VIOMUNDO
A disparada do Itaú na Bolsa de Valores e o papel dos bancos públicos
publicado em 26 de setembro de 2014 às 12:39
Sorrindo à toa
por Luiz Carlos Azenha
No Facebook, escrevi que sinto falta de “um jornalista como o Aloysio Biondi, para ir fundo e nos mostrar quem está ganhando dinheiro no mercado financeiro especulando com resultados das pesquisas eleitorais. As páginas econômicas dos jornais brasileiros separaram política de economia. São vitrines do deus mercado. Um deserto. Entre nelas e você corre o risco de morrer de sede”.
Biondi, no livro O Brasil Privatizado, fez um raio xis do entreguismo de Fernando Henrique Cardoso, e concluiu que a venda de todas as estatais no período FHC deu ao Brasil um prejuízo de R$ 2,4 bilhões.
Em seguida, recebi mensagem de um amigo, que escreveu: “Quando a Marina começou a subir [nas pesquisas], as ações da holding Itausa (itsa4) chegaram a se valorizar 30%. É a empresa em que a Neca [Setubal, que ajudou a formular o programa de Marina Silva] é sócia. Para você ter uma idéia [o valor da ação] chegou a bater em R$ 12,00. Hoje fechou a R$ 9,83″.
──────────
- Problema a resolver -
Reproduza sem alterações a parte do texto sobre a disparada do Itaú na Bolsa que começa em “Em seguida, recebi” e termina em “a R$ 9,83″.”.
──────────
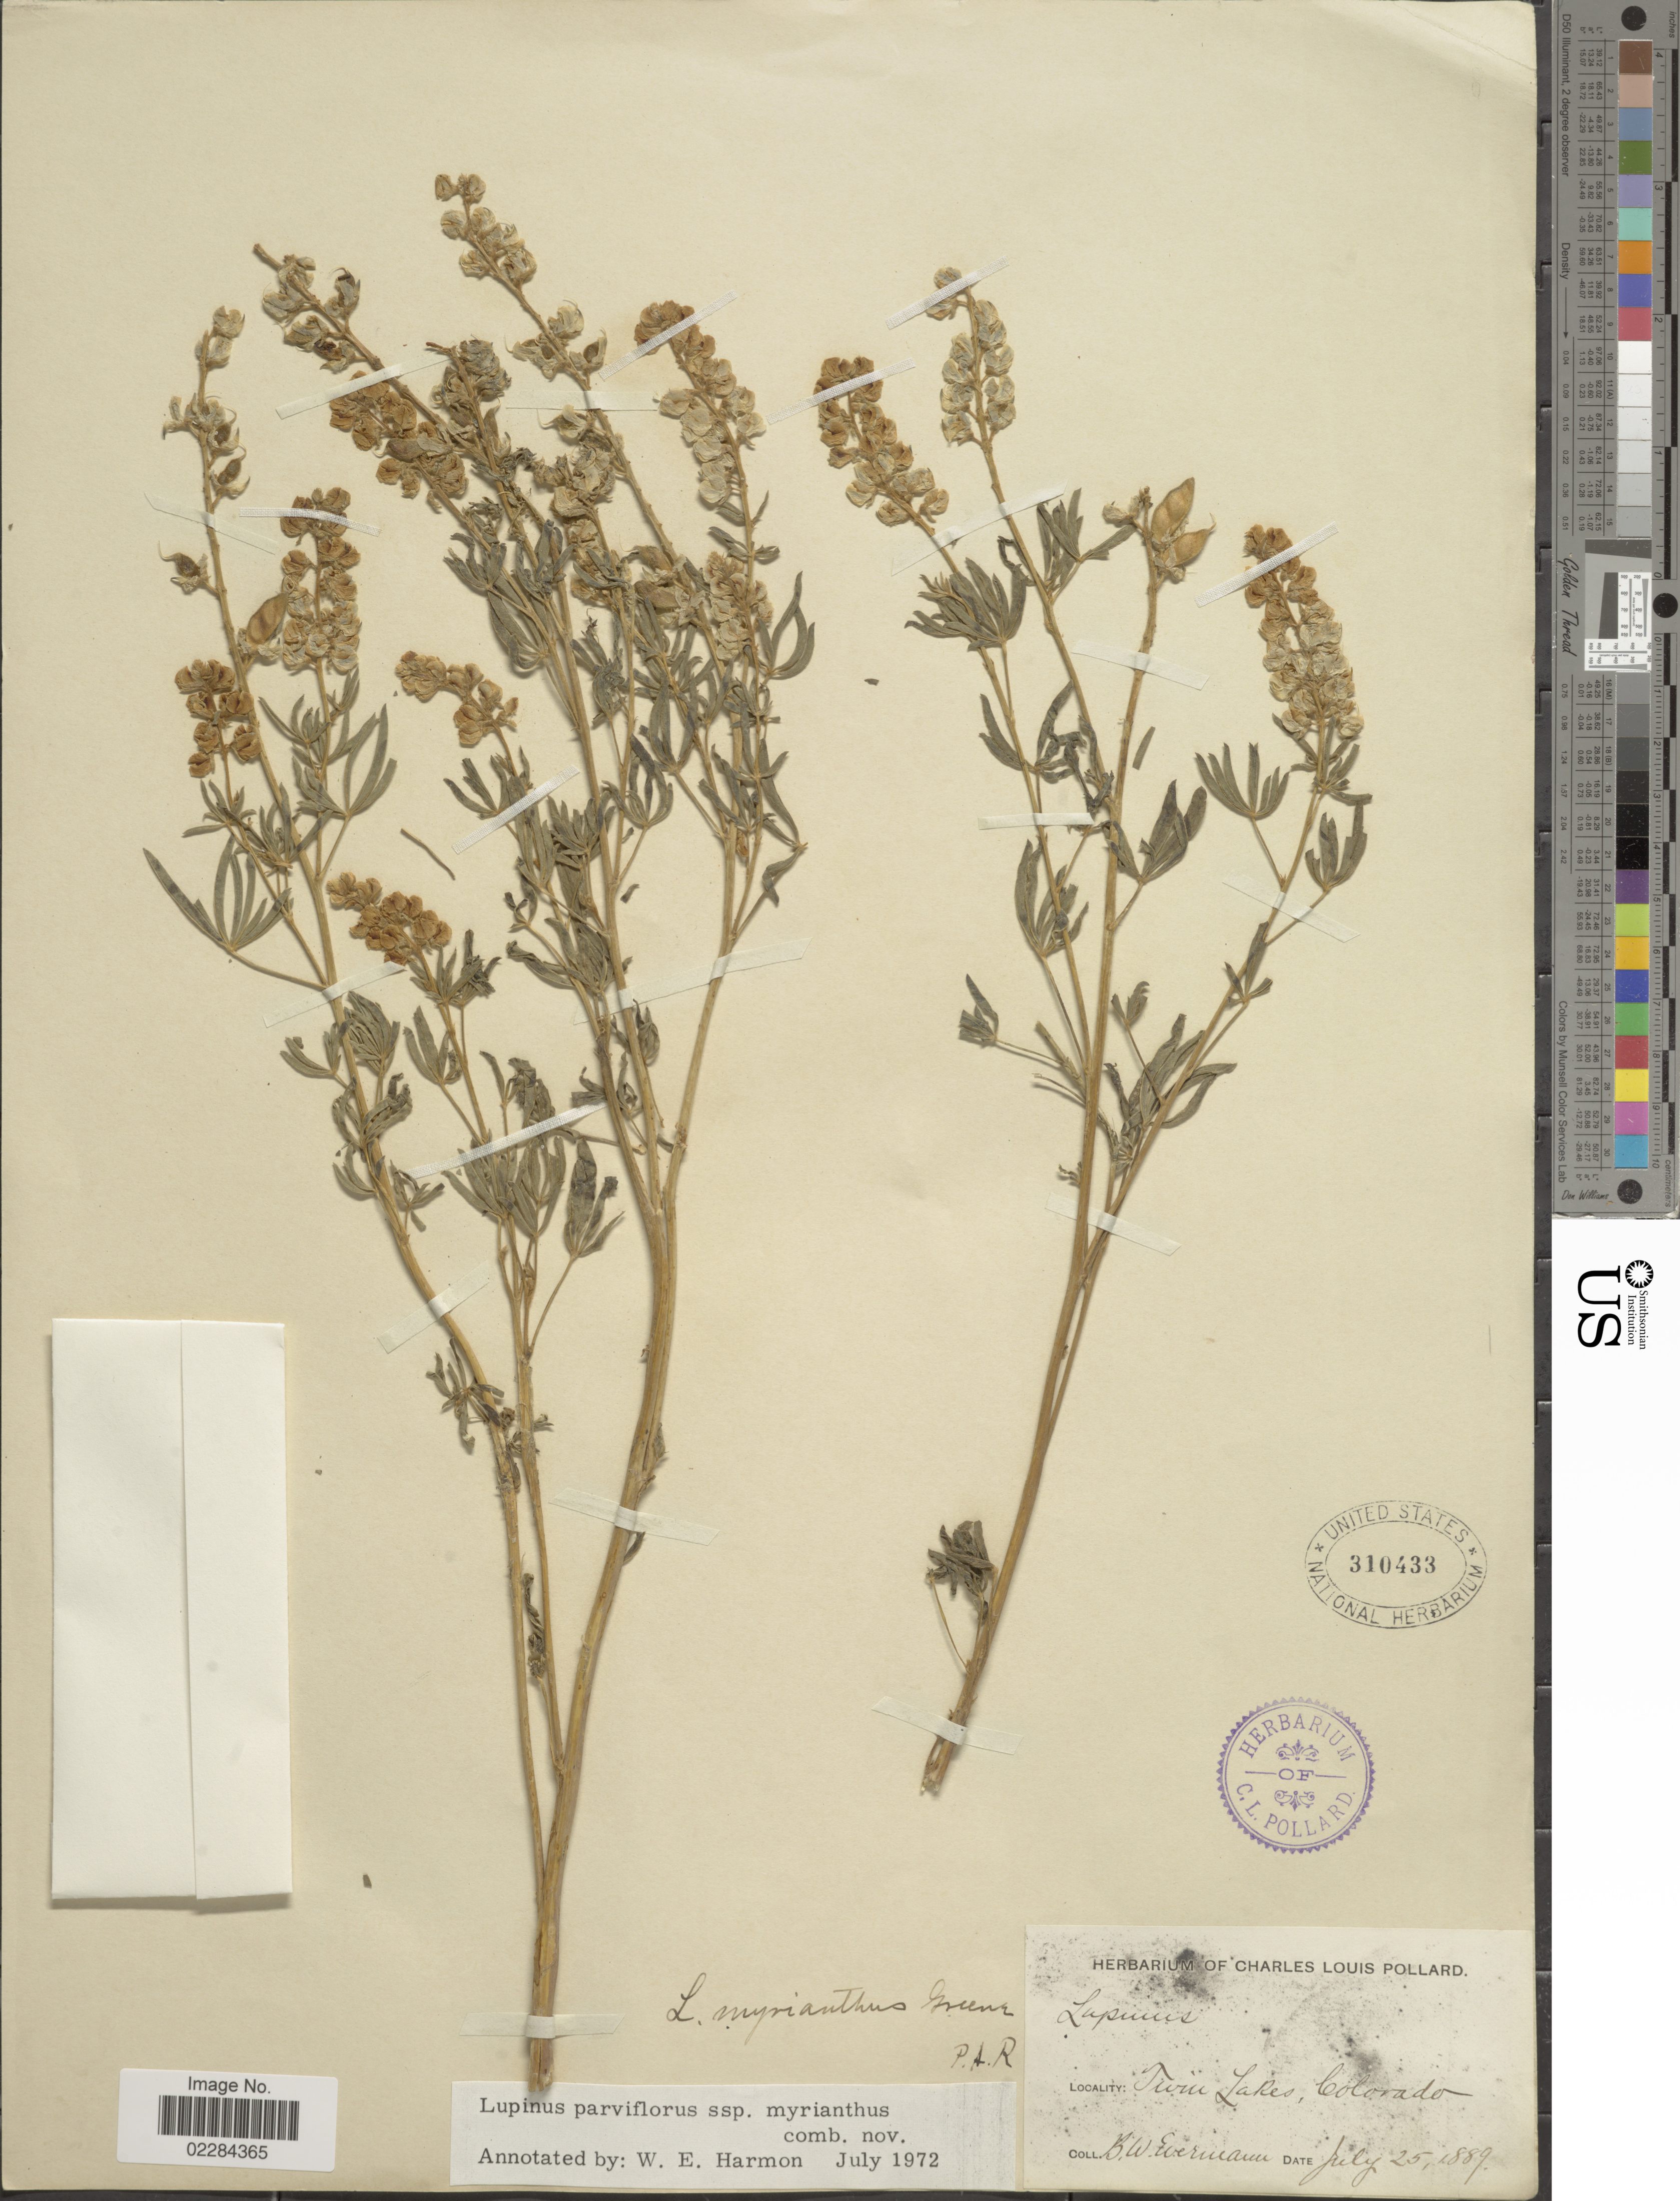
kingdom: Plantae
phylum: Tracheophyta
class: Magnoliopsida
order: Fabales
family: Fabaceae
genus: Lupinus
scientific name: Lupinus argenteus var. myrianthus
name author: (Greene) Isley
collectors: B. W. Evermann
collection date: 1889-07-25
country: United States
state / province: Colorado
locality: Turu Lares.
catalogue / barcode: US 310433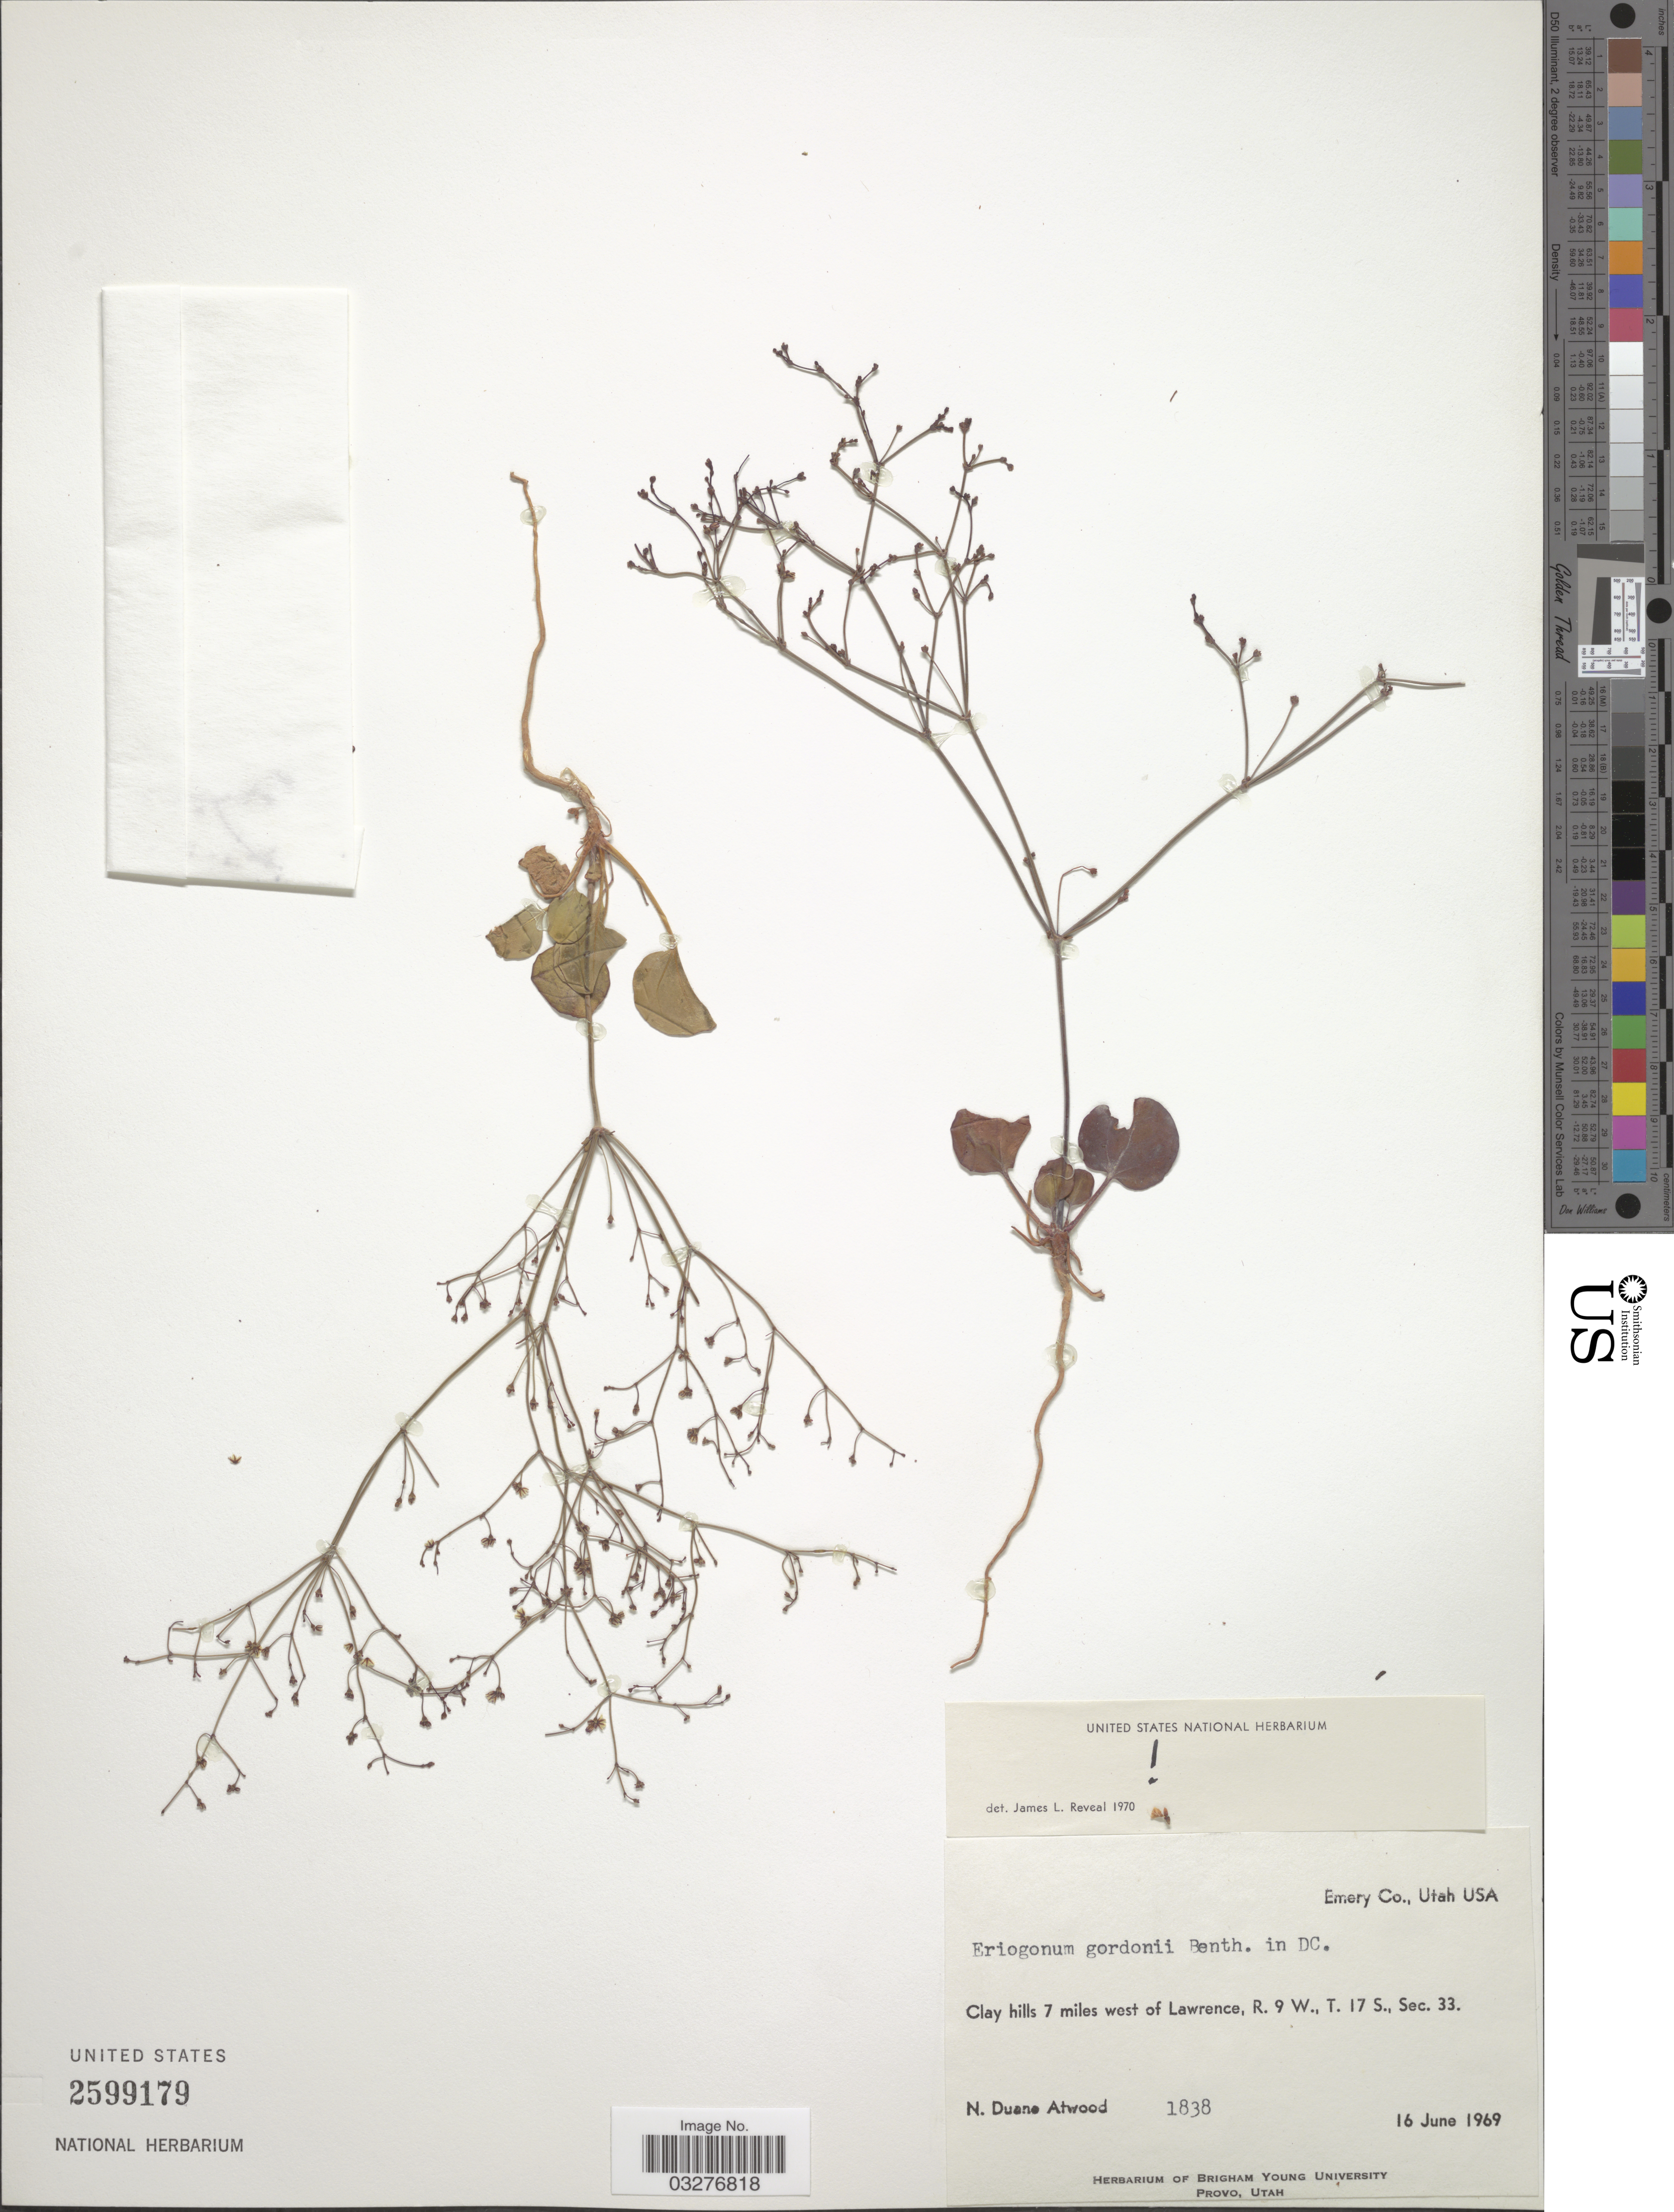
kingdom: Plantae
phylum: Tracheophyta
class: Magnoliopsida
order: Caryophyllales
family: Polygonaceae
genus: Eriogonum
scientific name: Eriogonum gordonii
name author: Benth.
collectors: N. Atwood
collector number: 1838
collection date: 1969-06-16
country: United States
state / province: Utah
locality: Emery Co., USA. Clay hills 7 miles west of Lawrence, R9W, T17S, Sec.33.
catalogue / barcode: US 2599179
──────────
- Resposta à tarefa -
Em seguida, recebi mensagem de um amigo, que escreveu: “Quando a Marina começou a subir [nas pesquisas], as ações da holding Itausa (itsa4) chegaram a se valorizar 30%. É a empresa em que a Neca [Setubal, que ajudou a formular o programa de Marina Silva] é sócia. Para você ter uma idéia [o valor da ação] chegou a bater em R$ 12,00. Hoje fechou a R$ 9,83″.